Lieber Adrian,
Heute konnte ich zum ersten Mal unser Lied wieder anhören. Ich habe es nicht geskippt, und ich bin nicht zusammengebrochen. Du wärst stolz auf mich gewesen. Wenn ich es dir vorspielen würde, würdest du wahrscheinlich nicht einmal mit der Wimper zucken. Denn eigentlich war es gar nicht unser Lied. Es ist nur das Lied, das ich im Nachhinein so stark mit dir verbunden habe. Ich konnte jedes noch so dramatische Trennungs- oder Liebeslied anhören, ohne einen Funken Traurigkeit zu verspüren, aber dieser dumme Song… hat es mir jedes Mal aufs Neue angetan.

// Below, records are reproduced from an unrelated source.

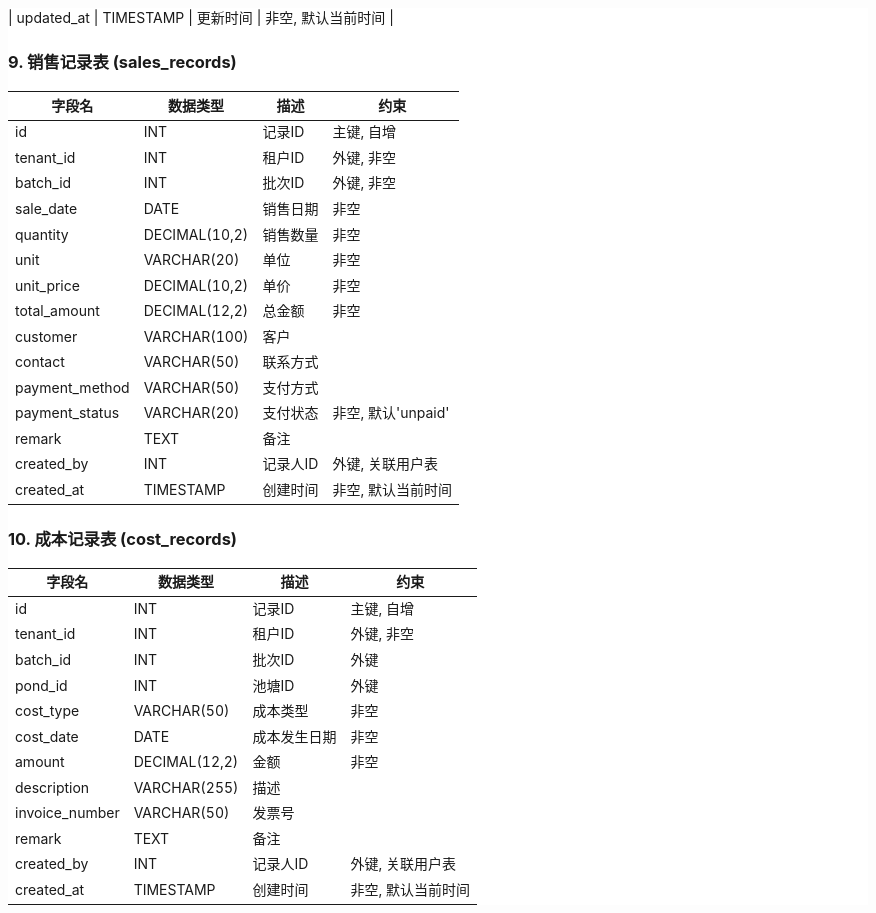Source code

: | updated_at | TIMESTAMP | 更新时间 | 非空, 默认当前时间 |

### 9. 销售记录表 (sales_records)

| 字段名 | 数据类型 | 描述 | 约束 |
|--------|----------|------|------|
| id | INT | 记录ID | 主键, 自增 |
| tenant_id | INT | 租户ID | 外键, 非空 |
| batch_id | INT | 批次ID | 外键, 非空 |
| sale_date | DATE | 销售日期 | 非空 |
| quantity | DECIMAL(10,2) | 销售数量 | 非空 |
| unit | VARCHAR(20) | 单位 | 非空 |
| unit_price | DECIMAL(10,2) | 单价 | 非空 |
| total_amount | DECIMAL(12,2) | 总金额 | 非空 |
| customer | VARCHAR(100) | 客户 | |
| contact | VARCHAR(50) | 联系方式 | |
| payment_method | VARCHAR(50) | 支付方式 | |
| payment_status | VARCHAR(20) | 支付状态 | 非空, 默认'unpaid' |
| remark | TEXT | 备注 | |
| created_by | INT | 记录人ID | 外键, 关联用户表 |
| created_at | TIMESTAMP | 创建时间 | 非空, 默认当前时间 |

### 10. 成本记录表 (cost_records)

| 字段名 | 数据类型 | 描述 | 约束 |
|--------|----------|------|------|
| id | INT | 记录ID | 主键, 自增 |
| tenant_id | INT | 租户ID | 外键, 非空 |
| batch_id | INT | 批次ID | 外键 |
| pond_id | INT | 池塘ID | 外键 |
| cost_type | VARCHAR(50) | 成本类型 | 非空 |
| cost_date | DATE | 成本发生日期 | 非空 |
| amount | DECIMAL(12,2) | 金额 | 非空 |
| description | VARCHAR(255) | 描述 | |
| invoice_number | VARCHAR(50) | 发票号 | |
| remark | TEXT | 备注 | |
| created_by | INT | 记录人ID | 外键, 关联用户表 |
| created_at | TIMESTAMP | 创建时间 | 非空, 默认当前时间 |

Erinnerst du dich noch daran? Es war an dem Abend als wir zu Maries Geburtstagsparty wollten. Wir hatten Jessica und Tami vorher zu uns eingeladen und fest versprochen, etwas Anständiges zum Abendessen zu servieren. Sie wollten um halb acht bei mir sein, aber natürlich hatten wir beide es geschafft, bis kurz vor sieben auf der Couch zu versacken. Ich rannte in den Supermarkt, während du nach Rezepten suchtest. Ich hatte Mühen, Belugalinsen zu finden und rief dich von der Kasse noch an. Als es ans Zubereiten kam, waren deine Kochkünste gefragt. Während ich mich anzog und fertig machte, wuselte ich immer wieder an dir vorbei durch die Küche und spielte DJ.
„Bitte mach irgendwas an, was uns wacher macht“, sagtest du leicht verzweifelt, während du die Zwiebeln schnittest. Neben dem Herd stand deine dampfende Tasse Kaffee. Ich sah das als Einladung, eine trashige 2000er Playlist anzumachen. Wir schafften es ohne große Beschwerden durch „I gotta feeling“ und „Too close“, als unser Lied spielte. Ich sehe keinen Grund warum, aber wir beide schienen den Song mehr zu mögen als alles, was davor kam, und sangen inbrünstig mit. Du sahst mich an, und irgendwie vereinte uns diese Leidenschaft, mit der wir diesen Song aus längst vergessenen Zeiten mitsangen. Deine Augen leuchteten, und ich hätte dich in diesem Moment erdrücken können. Ich gab mich aber damit zufrieden, weiter zu singen und dramatisch zu posieren. Wir strahlten beide, als der Song zu Ende ging. Irgendetwas Magisches schien passiert zu sein.
Aber vielleicht habe auch nur ich das so gesehen. Wie gesagt, ich bezweifle, dass du dich heute noch daran erinnern würdest. Aber ich habe mir den Song damals direkt heruntergeladen, und mein Herz ging immer ein klein wenig auf, wenn er kam. Bis ich ihn nicht mehr hören konnte. Bis ich jedes Mal anfing zu weinen, noch vor dem Refrain. Ich habe es versucht, wollte in den guten alten Zeiten schwelgen, aber ich konnte nicht. Bis heute. Ich hörte die ersten Noten und entschied es zu versuchen und tatsächlich. Keine Tränen, keine Wut. Nur etwas leer habe ich mich gefühlt.
Das Ganze ist wahrscheinlich nicht so weltbewegend. Aber ich wollte es irgendwo festhalten.